OPN-2853, a small molecule bromodomain and extra-terminal motif (BET) inhibitor, is being evaluated in an ongoing Phase 1 investigator-led study in patients with advanced myelofibrosis who are no longer responding to ruxolitinib alone. Myelofibrosis is a type of blood cancer that causes fibrosis in the bone marrow, anemia and enlarged spleen, amongst other symptoms. The study is testing three dose levels of OPN-2853 (20 mg, 40 mg and 80 mg), given orally once daily, in combination with ruxolitinib. As of February 2024, the cut-off date, 16 patients had been enrolled at different dose levels, across multiple sites in the United Kingdom, coordinated by the Cancer Research UK (CRUK) Clinical Trials Unit at the University of Birmingham.

In 12 evaluable patients, the median spleen size was reduced from baseline with spleens no longer palpable in 50% of evaluable patients. The combination dose has been well tolerated, and the majority of patients have completed eight cycles of combination treatment.

"We are very encouraged by these data to date, which demonstrate that daily dosing of OPN-2853 in combination with ruxolitinib was well tolerated, and showed spleen reduction in patients with myelofibrosis who have very limited options once they have progressed," said principal investigator Adam Mead, PhD, MRCP, FRCP, professor of hematology at the University of Oxford and CRUK senior cancer research fellow. "We are enthusiastic about the OPN-2853 and ruxolitinib combination and expect to have a recommended Phase 2 dose in early 2025."

Opna Bio is planning further clinical development with OPN-2853.

OPN-6602 Combinations Demonstrate Complete Tumor Regression in Preclinical Multiple Myeloma Models

OPN-6602, an oral, small molecule inhibitor of the E1A binding protein (EP300) and CREB-binding protein (CBP), is currently being tested in a Phase 1 trial in patients with multiple myeloma (MM). MM is a type of blood cancer derived from malignant plasma cells in the bone marrow.

In MM mouse xenograft models, OPN-6602 showed 71% tumor suppression as a single agent, and 100% tumor regression when combined with dexamethasone, pomalidomide or mezigdomide with a sustained duration of response. RNA sequencing of treated tumors showed that OPN-6602 downregulated key MM driver and signature genes, and has the potential to overcome resistance mechanisms to standard-of-care regimens.

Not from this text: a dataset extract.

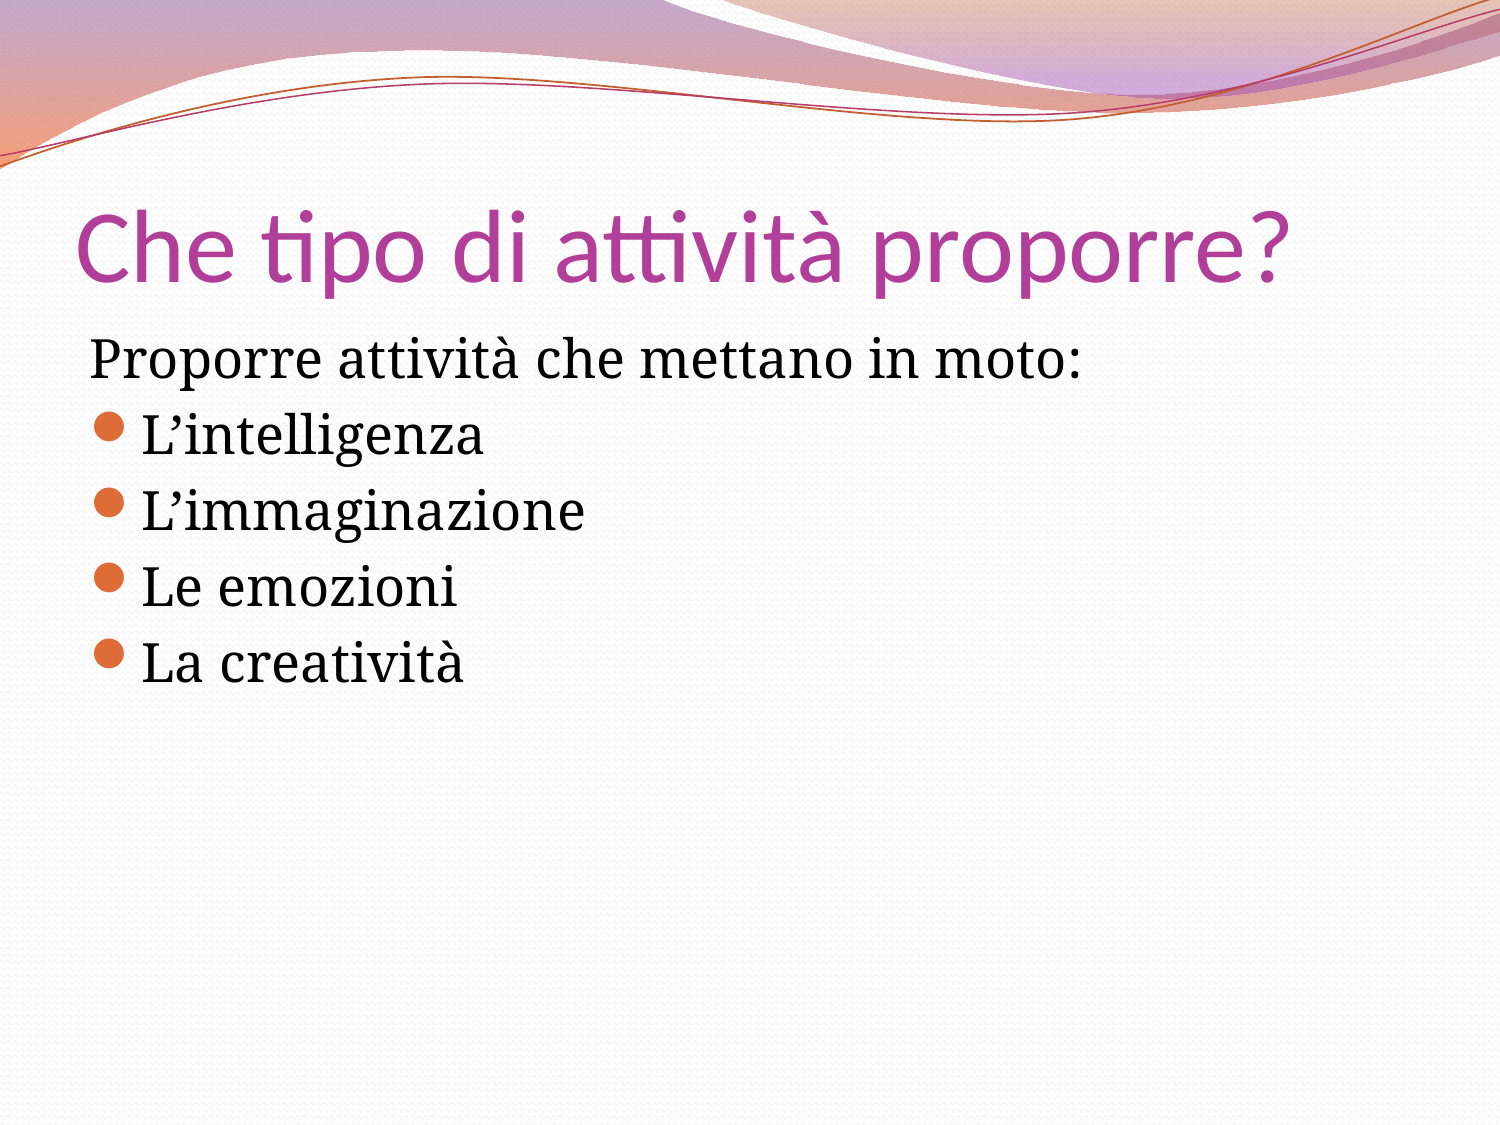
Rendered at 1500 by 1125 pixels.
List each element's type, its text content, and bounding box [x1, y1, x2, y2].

list Proporre attività che mettano in moto: L’intelligenza L’immaginazione Le emozioni La creatività [75, 317, 1425, 1038]
title Che tipo di attività proporre? [75, 115, 1425, 303]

"We are very encouraged by the strength of the OPN-2853 clinical and OPN-6602 preclinical data, which highlights the potential of their unique pharmacokinetic profiles and validates our ‘safety by design’ approach. Both drug candidates have a high Cmax and short half-life, which allows for continuous daily dosing and effective target engagement with rapid clearance to mitigate toxicities," said Gideon Bollag, PhD, co-founder and chief scientific officer of Opna Bio. "This confers a significant advantage to these drugs when used as single agents and a potentially synergistic effect when used in combination with other therapies."